Samantha Leigh Futhey


Auman’s Salvage

Spring Mills, PA

  

Wasps churn the air as you search
for the safety I insist on. Between
titanium vines, we weave in a valley
of smashed grilles and contorted school
bus skeletons, scouring the metallic graveyard 

for seat belts. Twisted gates of stacked
cars line narrow corridors of trees,
hip bones of the Appalachians.
Ferns sprawl in ripped seats. Spiders
roost in glove compartments, the messy nest 

of registrations absent. Coors cans
dust floors of pummeled Mazdas,
hoods punched with deer hooves.
We join other scavengers among maples
and pines to reclaim sudden wreckage, 

our prizes in wires to solder new
starts.
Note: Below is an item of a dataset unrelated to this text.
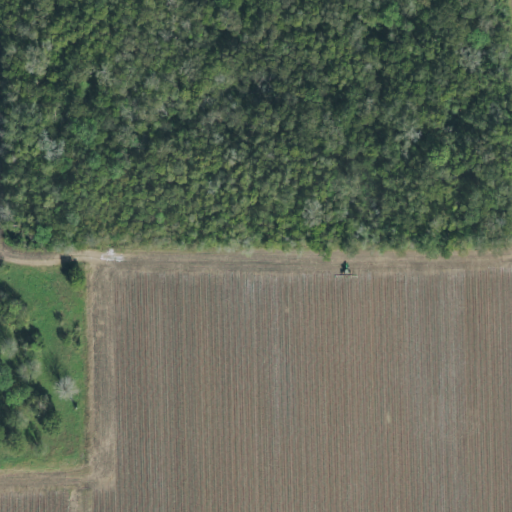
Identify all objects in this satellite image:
road: (256, 259)
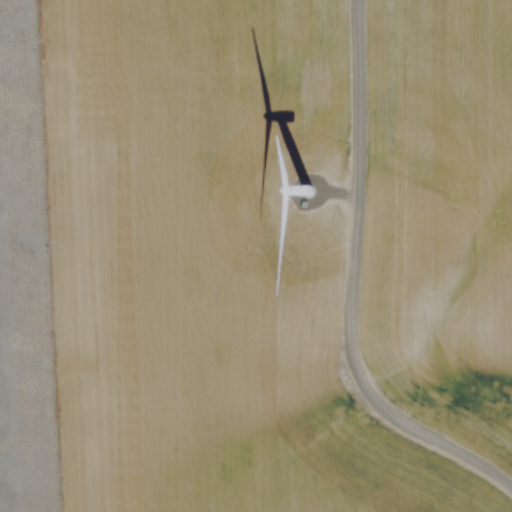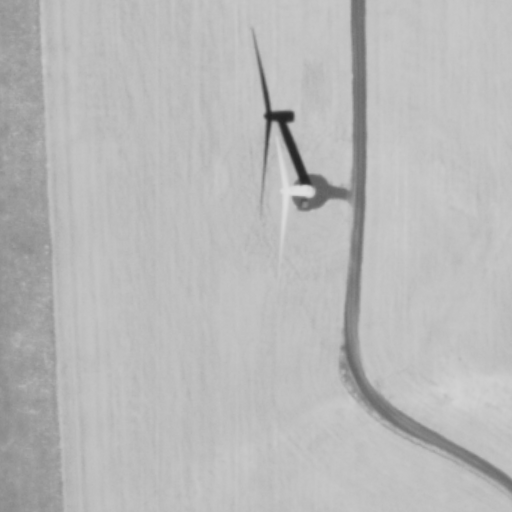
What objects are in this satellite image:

All those unexpected swervings
now marked in rust. Decay so ripe
on our lips: burnt rubber, love notes
coiled in poison ivy. Inside a Toyota pickup, 

you meld into pine needles, shattered glass.
I lean away from you, safety unfurling
from your hands. Around us, men of slow
drawls rifle through bins of hub caps, searching
for another scrap to bend and shape. Above,

wasps hover, hives stitched with faulty
transmission wiring and pedals
feet once pushed in fateful directions:
histories rebuilt and reclaimed,
a house balanced on thinning branches.

 

 


Samantha Leigh Futhey completed an MFA in the Creative Writing and Environment Program at Iowa State University. She has poetry published or forthcoming in The Fourth River, Potomac Review, Zone 3, and Salamander, among others.